11. A computer implemented method, comprising:

receiving the called variants from a first data store configured to store genetic sequence information comprising called variants, and

associating the called variants with functional type annotations from the second data store configured to store sequence annotation data, and

associating the called variants with interpretive type annotations from the second data store;

generating a report of the called variants, the functional annotations, and the interpretive annotations; and

providing the report to a first user

12. The computer implemented method of claim 11, further including:

selecting variant report filter conditions;

querying the first data store based on the selected variant report filter conditions; and

wherein the report summarizes the results of the query.

13. The method of claim 11, further comprising receiving instructions from the first user to modify the report.

14. The method of claim 13, wherein a second user is restricted from modifying the report.

15. The method of claim 11, further comprising receiving instructions from the first user to publish the report.

16. The method of claim 14, wherein a second user is restricted from publishing the report.

17. The method of claim 11, further comprising receiving instructions from a second user to associate the called variants with the functional type annotations or to associate the called variants with the interpretive type annotations.

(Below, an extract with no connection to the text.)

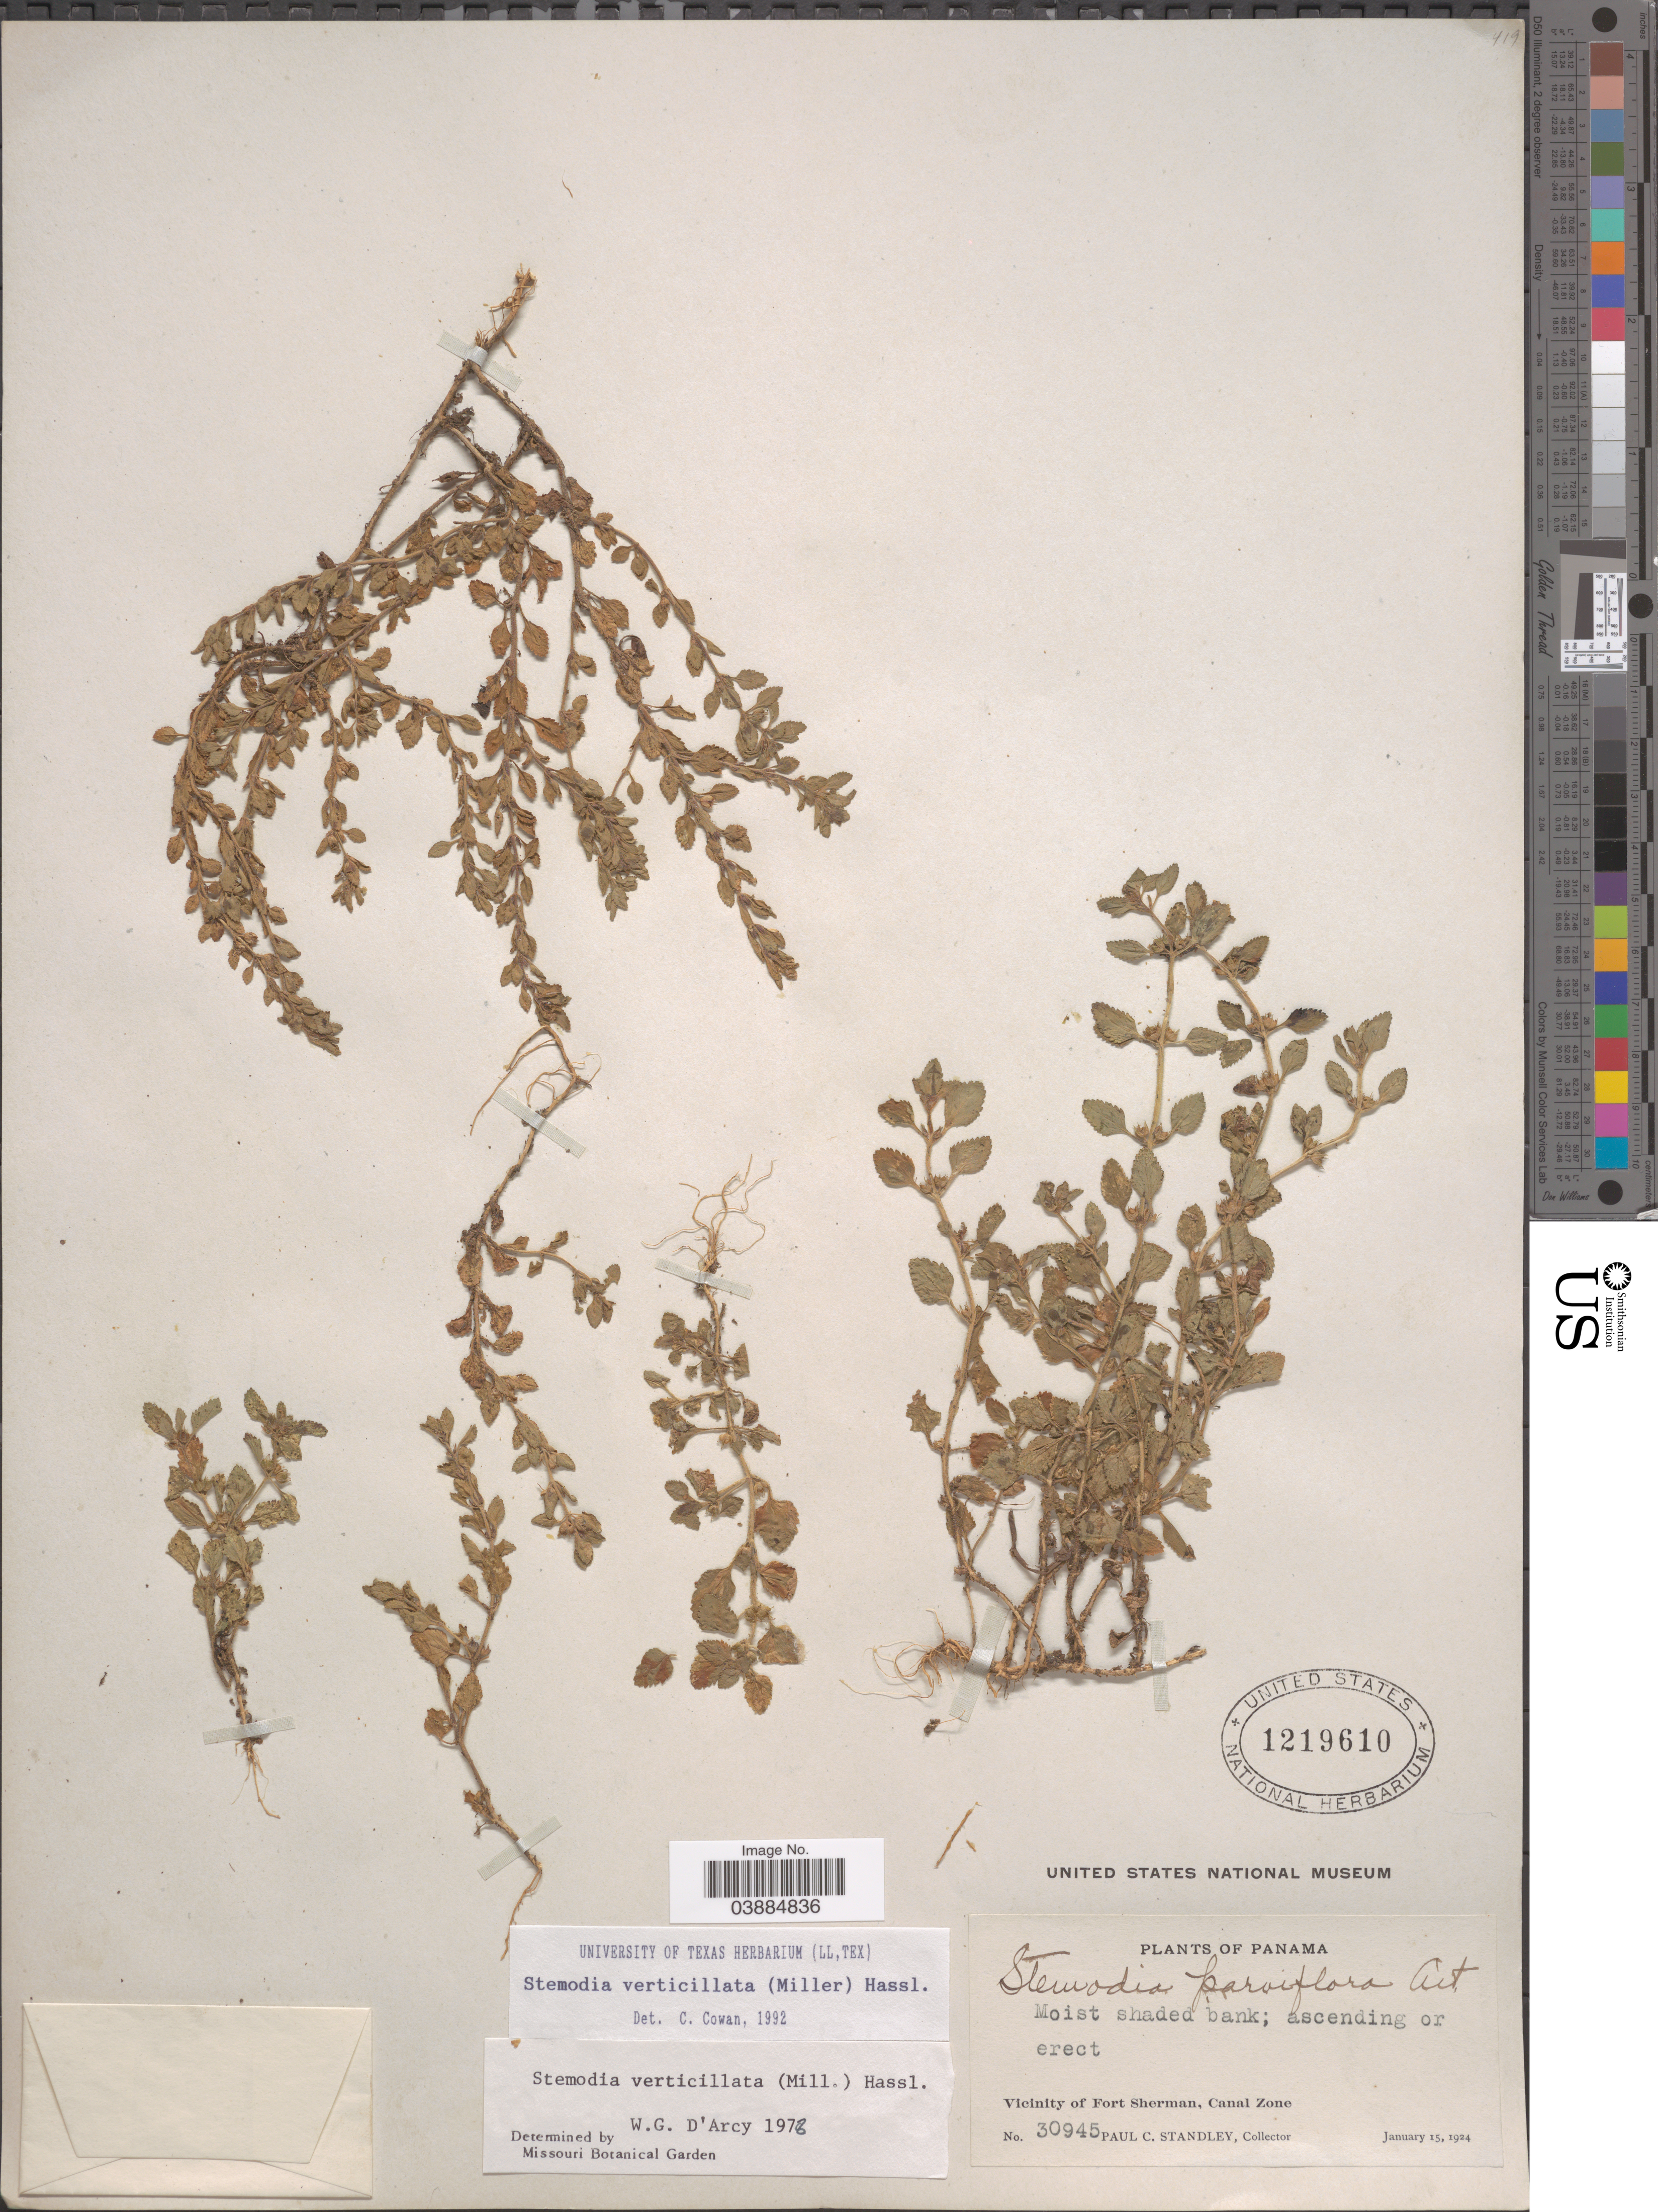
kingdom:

18. The method of claim 17, wherein the first user is of a first class of users and the second user is of a second class of users.

19. A system, comprising:

a second data store configured to store sequence annotation data;

an annotations engine configured to:

receive the called variants from the first data store, and

associate annotations from the second data store with the called variants, and

a reporter module communicatively connected with the first data store and the second data store and configured to:

select sentence templates corresponding to associated annotations;

generate report paragraphs based on the annotations and the selected sentence templates; and

provide a report including the report paragraphs for the called variants and the associated annotations.